I want to make a function which checks a string for occurrences of other strings within them.
However, the sub-strings which are being checked may be interrupted within the main string by other letters.

For instance:

a = 'abcde'
b = 'ace'
c = 'acb'

The function in question should return as b being in a, but not c.

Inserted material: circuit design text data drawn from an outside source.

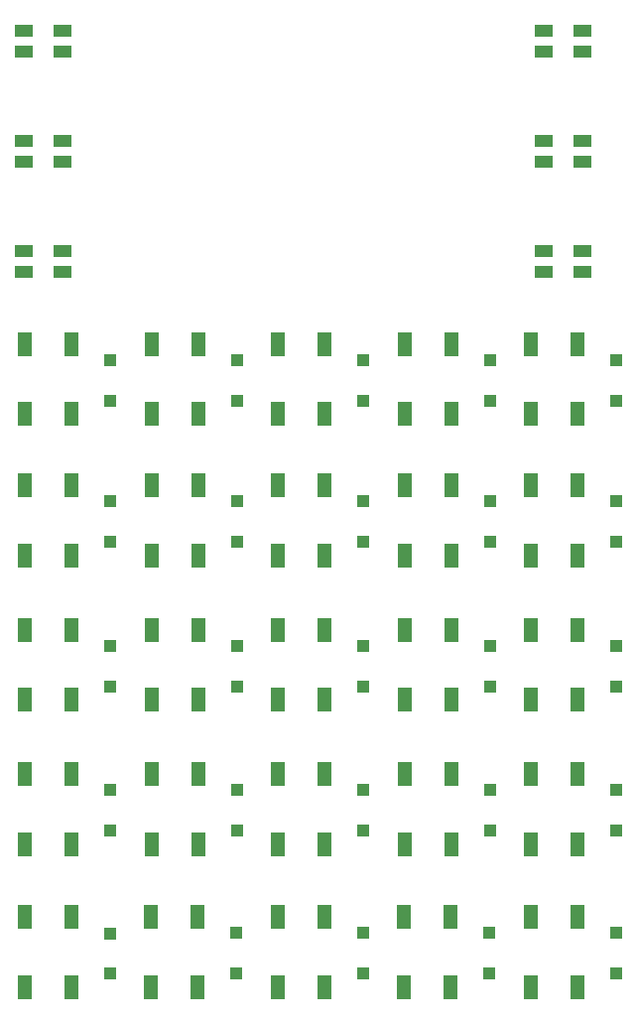
<source format=gtp>
G04 Layer: TopPasteMaskLayer*
G04 EasyEDA v6.5.22, 2022-11-13 20:13:56*
G04 b6ff6bc9bab445359ce0fdefb00da0e9,a2731e2ff01b41edbee4f831c5fec297,10*
G04 Gerber Generator version 0.2*
G04 Scale: 100 percent, Rotated: No, Reflected: No *
G04 Dimensions in millimeters *
G04 leading zeros omitted , absolute positions ,4 integer and 5 decimal *
%FSLAX45Y45*%
%MOMM*%

%ADD10R,1.0000X1.1000*%
%ADD11R,1.5450X0.9970*%
%ADD12R,1.2000X2.1000*%

%LPD*%
D10*
G01*
X1422400Y2036292D03*
G01*
X1422400Y2383281D03*
G01*
X2501900Y2036292D03*
G01*
X2501900Y2383281D03*
G01*
X3581400Y2036292D03*
G01*
X3581400Y2383281D03*
G01*
X4660900Y2036292D03*
G01*
X4660900Y2383281D03*
G01*
X5740400Y2036292D03*
G01*
X5740400Y2383281D03*
G01*
X1421790Y814831D03*
G01*
X1421790Y1161821D03*
G01*
X2497912Y816635D03*
G01*
X2497912Y1163624D03*
G01*
X3577412Y816635D03*
G01*
X3577412Y1163624D03*
G01*
X4656912Y816635D03*
G01*
X4656912Y1163624D03*
G01*
X5736412Y816635D03*
G01*
X5736412Y1163624D03*
G01*
X5740400Y3268192D03*
G01*
X5740400Y3615181D03*
G01*
X2501900Y5706592D03*
G01*
X2501900Y6053581D03*
G01*
X3581400Y5706592D03*
G01*
X3581400Y6053581D03*
G01*
X4660900Y5706592D03*
G01*
X4660900Y6053581D03*
G01*
X5740400Y5706592D03*
G01*
X5740400Y6053581D03*
G01*
X1422400Y4500092D03*
G01*
X1422400Y4847081D03*
G01*
X2501900Y4500092D03*
G01*
X2501900Y4847081D03*
G01*
X3581400Y4500092D03*
G01*
X3581400Y4847081D03*
G01*
X4660900Y4500092D03*
G01*
X4660900Y4847081D03*
G01*
X5740400Y4500092D03*
G01*
X5740400Y4847081D03*
G01*
X1422400Y3268192D03*
G01*
X1422400Y3615181D03*
G01*
X2501900Y3268192D03*
G01*
X2501900Y3615181D03*
G01*
X3581400Y3268192D03*
G01*
X3581400Y3615181D03*
G01*
X4660900Y3268192D03*
G01*
X4660900Y3615181D03*
G01*
X1422400Y5706592D03*
G01*
X1422400Y6053581D03*
D11*
G01*
X687146Y7924901D03*
G01*
X687146Y7746898D03*
G01*
X1014653Y7746898D03*
G01*
X1014653Y7924901D03*
G01*
X687146Y6985101D03*
G01*
X687146Y6807098D03*
G01*
X1014653Y6807098D03*
G01*
X1014653Y6985101D03*
G01*
X5119446Y6985101D03*
G01*
X5119446Y6807098D03*
G01*
X5446953Y6807098D03*
G01*
X5446953Y6985101D03*
G01*
X5119446Y7924901D03*
G01*
X5119446Y7746898D03*
G01*
X5446953Y7746898D03*
G01*
X5446953Y7924901D03*
G01*
X5119446Y8864701D03*
G01*
X5119446Y8686698D03*
G01*
X5446953Y8686698D03*
G01*
X5446953Y8864701D03*
G01*
X687146Y8864701D03*
G01*
X687146Y8686698D03*
G01*
X1014653Y8686698D03*
G01*
X1014653Y8864701D03*
D12*
G01*
X5010810Y4383760D03*
G01*
X5010810Y4983759D03*
G01*
X5410809Y4383760D03*
G01*
X5410809Y4983759D03*
G01*
X3931310Y4383760D03*
G01*
X3931310Y4983759D03*
G01*
X4331309Y4383760D03*
G01*
X4331309Y4983759D03*
G01*
X2851810Y4383760D03*
G01*
X2851810Y4983759D03*
G01*
X3251809Y4383760D03*
G01*
X3251809Y4983759D03*
G01*
X1772310Y4383760D03*
G01*
X1772310Y4983759D03*
G01*
X2172309Y4383760D03*
G01*
X2172309Y4983759D03*
G01*
X692810Y4383760D03*
G01*
X692810Y4983759D03*
G01*
X1092809Y4383760D03*
G01*
X1092809Y4983759D03*
G01*
X692810Y5590260D03*
G01*
X692810Y6190259D03*
G01*
X1092809Y5590260D03*
G01*
X1092809Y6190259D03*
G01*
X1772310Y5590260D03*
G01*
X1772310Y6190259D03*
G01*
X2172309Y5590260D03*
G01*
X2172309Y6190259D03*
G01*
X2851810Y5590260D03*
G01*
X2851810Y6190259D03*
G01*
X3251809Y5590260D03*
G01*
X3251809Y6190259D03*
G01*
X3931310Y5590260D03*
G01*
X3931310Y6190259D03*
G01*
X4331309Y5590260D03*
G01*
X4331309Y6190259D03*
G01*
X5010810Y5590260D03*
G01*
X5010810Y6190259D03*
G01*
X5410809Y5590260D03*
G01*
X5410809Y6190259D03*
G01*
X692810Y3151860D03*
G01*
X692810Y3751859D03*
G01*
X1092809Y3151860D03*
G01*
X1092809Y3751859D03*
G01*
X1772310Y3151860D03*
G01*
X1772310Y3751859D03*
G01*
X2172309Y3151860D03*
G01*
X2172309Y3751859D03*
G01*
X2851810Y3151860D03*
G01*
X2851810Y3751859D03*
G01*
X3251809Y3151860D03*
G01*
X3251809Y3751859D03*
G01*
X3931310Y3151860D03*
G01*
X3931310Y3751859D03*
G01*
X4331309Y3151860D03*
G01*
X4331309Y3751859D03*
G01*
X5010810Y3151860D03*
G01*
X5010810Y3751859D03*
G01*
X5410809Y3151860D03*
G01*
X5410809Y3751859D03*
G01*
X692810Y1919960D03*
G01*
X692810Y2519959D03*
G01*
X1092809Y1919960D03*
G01*
X1092809Y2519959D03*
G01*
X1772310Y1919960D03*
G01*
X1772310Y2519959D03*
G01*
X2172309Y1919960D03*
G01*
X2172309Y2519959D03*
G01*
X2851810Y1919960D03*
G01*
X2851810Y2519959D03*
G01*
X3251809Y1919960D03*
G01*
X3251809Y2519959D03*
G01*
X3931310Y1919960D03*
G01*
X3931310Y2519959D03*
G01*
X4331309Y1919960D03*
G01*
X4331309Y2519959D03*
G01*
X5010810Y1919960D03*
G01*
X5010810Y2519959D03*
G01*
X5410809Y1919960D03*
G01*
X5410809Y2519959D03*
G01*
X688822Y700303D03*
G01*
X688822Y1300302D03*
G01*
X1088821Y700303D03*
G01*
X1088821Y1300302D03*
G01*
X1768322Y700303D03*
G01*
X1768322Y1300302D03*
G01*
X2168321Y700303D03*
G01*
X2168321Y1300302D03*
G01*
X2847822Y700303D03*
G01*
X2847822Y1300302D03*
G01*
X3247821Y700303D03*
G01*
X3247821Y1300302D03*
G01*
X3927322Y700303D03*
G01*
X3927322Y1300302D03*
G01*
X4327321Y700303D03*
G01*
X4327321Y1300302D03*
G01*
X5006822Y700303D03*
G01*
X5006822Y1300302D03*
G01*
X5406821Y700303D03*
G01*
X5406821Y1300302D03*
M02*

</source>
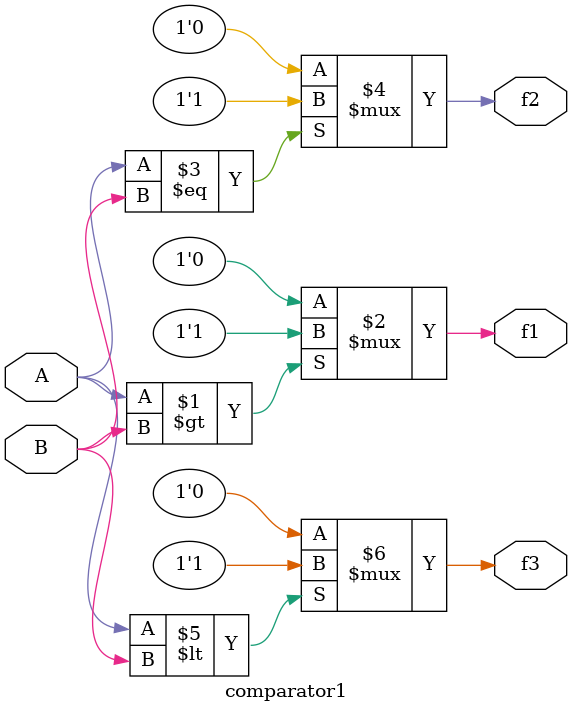
<source format=v>
`timescale 1ns / 1ps

module comparator1(A, B, f1, f2, f3);
	parameter WIDTH = 1;

	input [WIDTH-1:0] A, B;
	output f1, f2, f3;

	assign f1 = (A > B) ? 1'b1 : 1'b0;
	assign f2 = (A == B) ? 1'b1 : 1'b0;
	assign f3 = (A < B) ? 1'b1 : 1'b0;
endmodule
</source>
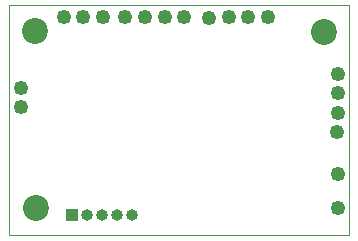
<source format=gbr>
G04 #@! TF.GenerationSoftware,KiCad,Pcbnew,5.1.9*
G04 #@! TF.CreationDate,2021-03-07T10:51:21+01:00*
G04 #@! TF.ProjectId,UniAmp,556e6941-6d70-42e6-9b69-6361645f7063,rev?*
G04 #@! TF.SameCoordinates,Original*
G04 #@! TF.FileFunction,Soldermask,Bot*
G04 #@! TF.FilePolarity,Negative*
%FSLAX46Y46*%
G04 Gerber Fmt 4.6, Leading zero omitted, Abs format (unit mm)*
G04 Created by KiCad (PCBNEW 5.1.9) date 2021-03-07 10:51:21*
%MOMM*%
%LPD*%
G01*
G04 APERTURE LIST*
G04 #@! TA.AperFunction,Profile*
%ADD10C,0.050000*%
G04 #@! TD*
%ADD11C,2.200000*%
%ADD12R,1.000000X1.000000*%
%ADD13O,1.000000X1.000000*%
%ADD14C,1.250000*%
G04 APERTURE END LIST*
D10*
X113010000Y-56530000D02*
X113010000Y-75960000D01*
X141850000Y-56530000D02*
X113010000Y-56530000D01*
X141850000Y-75960000D02*
X141850000Y-56530000D01*
X113010000Y-75960000D02*
X141850000Y-75960000D01*
X113010000Y-56530000D02*
X113010000Y-75960000D01*
X141850000Y-56530000D02*
X113010000Y-56530000D01*
X141850000Y-75960000D02*
X141850000Y-56530000D01*
X113010000Y-75960000D02*
X141850000Y-75960000D01*
D11*
X115200000Y-58730000D03*
X139680000Y-58740000D03*
X115300000Y-73660000D03*
D12*
X118360000Y-74230000D03*
D13*
X119630000Y-74230000D03*
X120900000Y-74230000D03*
X122170000Y-74230000D03*
X123440000Y-74230000D03*
D14*
X114000000Y-63500000D03*
X114000000Y-65150000D03*
X117660000Y-57490000D03*
X120960000Y-57480000D03*
X127850000Y-57540000D03*
X126190000Y-57500000D03*
X124530000Y-57480000D03*
X122870000Y-57520000D03*
X119310000Y-57490000D03*
X140870000Y-62310000D03*
X140870000Y-63970000D03*
X140850000Y-65620000D03*
X140830000Y-67270000D03*
X140840000Y-70820000D03*
X140910000Y-73700000D03*
X129970000Y-57550000D03*
X131620000Y-57530000D03*
X133270000Y-57540000D03*
X134920000Y-57540000D03*
M02*

</source>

I've tried set(a). intersection(set(b)) already, and my problem with that is that it returns c as being in a.

Prophet
  • 32,350
  • 22
  • 54
  • 79
Anon Not4Chan
  • 61
  • 1
  • 2
  • These type of strings are called [subsequences](http://en.wikipedia.org/wiki/Subsequence) of the longer string. – Lazer Sep 11 '10 at 12:59
  • This question is a special case of http://stackoverflow.com/questions/6877249/find-the-number-of-occurrences-of-a-subsequence-in-a-string The solutions there are much more efficient for solving this case as well. – Andrew Apr 06 '14 at 08:42

3 Answers3

11

You can turn your expected sequence into a regex:

import re

def sequence_in(s1, s2):
    """Does `s1` appear in sequence in `s2`?"""
    pat = ".*".join(s1)
    if re.search(pat, s2):
        return True
    return False

# or, more compactly:
def sequence_in(s1, s2):
    """Does `s1` appear in sequence in `s2`?"""
    return bool(re.search(".*".join(s1), s2))

a = 'abcde' 
b = 'ace' 
c = 'acb'

assert sequence_in(b, a)
assert not sequence_in(c, a)

"ace" gets turned into the regex "a.*c.*e", which finds those three characters in sequence, with possible intervening characters.

Ned Batchelder
  • 364,293
  • 75
  • 561
  • 662
5

how about something like this...

def issubstr(substr, mystr, start_index=0):
    try:
        for letter in substr:
            start_index = mystr.index(letter, start_index) + 1
        return True
    except: return False

or...

def issubstr(substr, mystr, start_index=0):
    for letter in substr:
        start_index = mystr.find(letter, start_index) + 1
        if start_index == 0: return False
    return True
Lord British
  • 405
  • 3
  • 10
3
def issubstr(s1, s2):
    return "".join(x for x in s2 if x in  s1) == s1

>>> issubstr('ace', 'abcde')
True

>>> issubstr('acb', 'abcde')
False
killown
  • 4,497
  • 3
  • 25
  • 29